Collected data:
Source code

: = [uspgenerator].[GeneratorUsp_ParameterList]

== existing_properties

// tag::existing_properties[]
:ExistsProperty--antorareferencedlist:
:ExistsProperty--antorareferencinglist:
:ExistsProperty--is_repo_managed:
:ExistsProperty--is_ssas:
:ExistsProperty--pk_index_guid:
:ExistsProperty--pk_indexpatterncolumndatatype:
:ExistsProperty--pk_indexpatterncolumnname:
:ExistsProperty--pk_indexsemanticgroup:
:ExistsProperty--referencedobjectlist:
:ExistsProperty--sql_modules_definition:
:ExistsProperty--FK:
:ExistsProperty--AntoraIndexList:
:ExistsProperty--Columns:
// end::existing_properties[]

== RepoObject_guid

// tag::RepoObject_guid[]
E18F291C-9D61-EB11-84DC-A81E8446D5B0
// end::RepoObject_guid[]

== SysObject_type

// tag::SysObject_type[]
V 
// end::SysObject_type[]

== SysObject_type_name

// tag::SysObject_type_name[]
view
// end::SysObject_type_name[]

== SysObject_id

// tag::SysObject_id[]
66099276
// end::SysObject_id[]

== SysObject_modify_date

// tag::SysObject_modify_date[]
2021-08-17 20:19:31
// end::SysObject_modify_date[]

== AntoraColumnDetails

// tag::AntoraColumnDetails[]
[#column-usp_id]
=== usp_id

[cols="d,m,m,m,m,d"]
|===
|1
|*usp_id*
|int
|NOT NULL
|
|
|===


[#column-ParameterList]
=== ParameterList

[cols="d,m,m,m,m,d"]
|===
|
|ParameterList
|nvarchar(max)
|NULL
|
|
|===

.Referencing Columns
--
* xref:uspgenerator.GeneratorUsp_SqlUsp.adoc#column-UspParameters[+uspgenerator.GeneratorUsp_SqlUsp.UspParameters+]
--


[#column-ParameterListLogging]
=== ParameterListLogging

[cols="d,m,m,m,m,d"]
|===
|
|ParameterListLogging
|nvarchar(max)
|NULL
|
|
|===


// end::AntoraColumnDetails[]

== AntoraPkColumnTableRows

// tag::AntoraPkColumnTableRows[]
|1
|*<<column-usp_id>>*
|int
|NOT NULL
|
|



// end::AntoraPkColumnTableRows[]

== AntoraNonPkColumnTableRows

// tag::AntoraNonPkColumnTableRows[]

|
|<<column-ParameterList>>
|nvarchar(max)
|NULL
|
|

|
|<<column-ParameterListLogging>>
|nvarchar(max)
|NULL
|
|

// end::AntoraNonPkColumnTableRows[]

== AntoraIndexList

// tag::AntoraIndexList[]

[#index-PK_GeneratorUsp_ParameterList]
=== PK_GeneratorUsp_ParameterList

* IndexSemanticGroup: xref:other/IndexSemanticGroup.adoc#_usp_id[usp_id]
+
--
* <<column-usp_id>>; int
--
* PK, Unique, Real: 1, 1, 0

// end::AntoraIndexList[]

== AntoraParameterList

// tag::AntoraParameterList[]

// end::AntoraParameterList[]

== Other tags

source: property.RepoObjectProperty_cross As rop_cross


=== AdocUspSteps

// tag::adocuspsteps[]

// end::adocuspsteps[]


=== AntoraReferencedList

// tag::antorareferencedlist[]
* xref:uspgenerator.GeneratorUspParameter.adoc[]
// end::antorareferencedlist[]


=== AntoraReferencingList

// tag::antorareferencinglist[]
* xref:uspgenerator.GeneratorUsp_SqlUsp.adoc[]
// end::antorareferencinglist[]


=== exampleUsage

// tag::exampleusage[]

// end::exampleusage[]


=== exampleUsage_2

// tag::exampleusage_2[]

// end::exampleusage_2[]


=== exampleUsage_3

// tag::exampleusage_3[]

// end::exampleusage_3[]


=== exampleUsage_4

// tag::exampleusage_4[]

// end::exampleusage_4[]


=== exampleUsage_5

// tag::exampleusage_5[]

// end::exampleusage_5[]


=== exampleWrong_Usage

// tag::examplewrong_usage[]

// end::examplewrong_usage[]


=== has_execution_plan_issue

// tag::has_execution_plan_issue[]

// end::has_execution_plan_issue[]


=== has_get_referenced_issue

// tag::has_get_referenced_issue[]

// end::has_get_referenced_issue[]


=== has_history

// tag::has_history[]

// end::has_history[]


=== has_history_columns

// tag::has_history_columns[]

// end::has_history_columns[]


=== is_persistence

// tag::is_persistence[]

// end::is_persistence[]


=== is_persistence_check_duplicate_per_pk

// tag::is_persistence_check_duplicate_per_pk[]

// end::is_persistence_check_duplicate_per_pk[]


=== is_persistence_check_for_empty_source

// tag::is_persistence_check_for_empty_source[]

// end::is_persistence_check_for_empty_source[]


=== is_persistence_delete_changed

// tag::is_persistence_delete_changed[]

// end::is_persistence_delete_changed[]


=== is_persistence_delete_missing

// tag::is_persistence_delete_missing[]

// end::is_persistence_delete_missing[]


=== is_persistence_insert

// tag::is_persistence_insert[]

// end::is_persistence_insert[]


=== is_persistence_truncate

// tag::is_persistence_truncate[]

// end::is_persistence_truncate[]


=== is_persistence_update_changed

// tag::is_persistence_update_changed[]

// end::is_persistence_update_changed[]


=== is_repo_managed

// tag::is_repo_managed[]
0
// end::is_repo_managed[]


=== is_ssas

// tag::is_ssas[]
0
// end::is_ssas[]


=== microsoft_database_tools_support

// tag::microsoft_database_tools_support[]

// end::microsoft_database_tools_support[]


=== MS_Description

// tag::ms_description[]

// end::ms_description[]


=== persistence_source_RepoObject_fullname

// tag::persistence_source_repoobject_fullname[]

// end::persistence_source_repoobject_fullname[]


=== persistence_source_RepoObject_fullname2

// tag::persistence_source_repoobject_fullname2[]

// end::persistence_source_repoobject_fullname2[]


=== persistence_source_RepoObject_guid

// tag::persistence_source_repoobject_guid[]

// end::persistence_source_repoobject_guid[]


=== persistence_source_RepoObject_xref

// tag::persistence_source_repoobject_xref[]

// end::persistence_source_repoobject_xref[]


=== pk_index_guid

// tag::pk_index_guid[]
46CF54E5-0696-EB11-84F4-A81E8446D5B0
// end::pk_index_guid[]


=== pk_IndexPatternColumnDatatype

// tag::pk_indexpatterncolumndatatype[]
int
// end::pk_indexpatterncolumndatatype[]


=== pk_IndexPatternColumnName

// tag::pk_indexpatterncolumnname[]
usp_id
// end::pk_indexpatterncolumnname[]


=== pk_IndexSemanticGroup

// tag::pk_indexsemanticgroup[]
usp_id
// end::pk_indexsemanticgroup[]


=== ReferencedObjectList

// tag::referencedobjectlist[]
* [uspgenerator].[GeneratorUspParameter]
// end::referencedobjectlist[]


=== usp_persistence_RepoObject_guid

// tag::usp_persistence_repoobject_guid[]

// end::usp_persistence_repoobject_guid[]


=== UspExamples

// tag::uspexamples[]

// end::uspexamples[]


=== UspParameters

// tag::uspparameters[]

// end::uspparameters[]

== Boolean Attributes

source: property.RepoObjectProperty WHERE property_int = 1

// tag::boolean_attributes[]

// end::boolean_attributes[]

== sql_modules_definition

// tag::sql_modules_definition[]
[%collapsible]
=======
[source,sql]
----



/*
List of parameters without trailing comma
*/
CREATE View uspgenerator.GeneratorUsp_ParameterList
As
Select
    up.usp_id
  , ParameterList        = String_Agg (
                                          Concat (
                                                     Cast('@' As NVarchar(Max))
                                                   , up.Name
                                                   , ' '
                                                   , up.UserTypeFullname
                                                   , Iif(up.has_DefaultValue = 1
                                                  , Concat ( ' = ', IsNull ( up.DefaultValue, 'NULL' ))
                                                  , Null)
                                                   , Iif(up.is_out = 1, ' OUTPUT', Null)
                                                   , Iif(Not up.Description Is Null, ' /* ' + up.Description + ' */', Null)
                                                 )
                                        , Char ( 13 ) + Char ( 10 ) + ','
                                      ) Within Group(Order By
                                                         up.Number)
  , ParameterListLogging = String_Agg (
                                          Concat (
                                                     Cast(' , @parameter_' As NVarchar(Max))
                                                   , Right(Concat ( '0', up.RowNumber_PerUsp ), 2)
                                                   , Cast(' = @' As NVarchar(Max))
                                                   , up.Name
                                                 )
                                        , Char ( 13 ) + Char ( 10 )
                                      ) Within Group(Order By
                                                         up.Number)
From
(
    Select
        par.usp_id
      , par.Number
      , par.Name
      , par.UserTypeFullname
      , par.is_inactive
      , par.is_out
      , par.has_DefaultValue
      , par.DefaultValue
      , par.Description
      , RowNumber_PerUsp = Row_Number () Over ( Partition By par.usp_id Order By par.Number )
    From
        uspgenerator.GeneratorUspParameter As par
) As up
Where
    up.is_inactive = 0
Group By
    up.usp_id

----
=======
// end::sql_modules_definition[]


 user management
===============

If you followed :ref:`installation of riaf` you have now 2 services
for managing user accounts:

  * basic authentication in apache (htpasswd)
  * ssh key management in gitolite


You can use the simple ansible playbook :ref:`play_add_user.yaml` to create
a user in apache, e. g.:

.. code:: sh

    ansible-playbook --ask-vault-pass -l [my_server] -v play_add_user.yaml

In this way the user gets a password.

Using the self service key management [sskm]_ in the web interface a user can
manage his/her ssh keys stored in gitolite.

YOUR INSTRUCTIONS:
Look through the data and show every line containing "UserTypeFullname".

RESULT OF THE TASK:
                                                   , up.UserTypeFullname
      , par.UserTypeFullname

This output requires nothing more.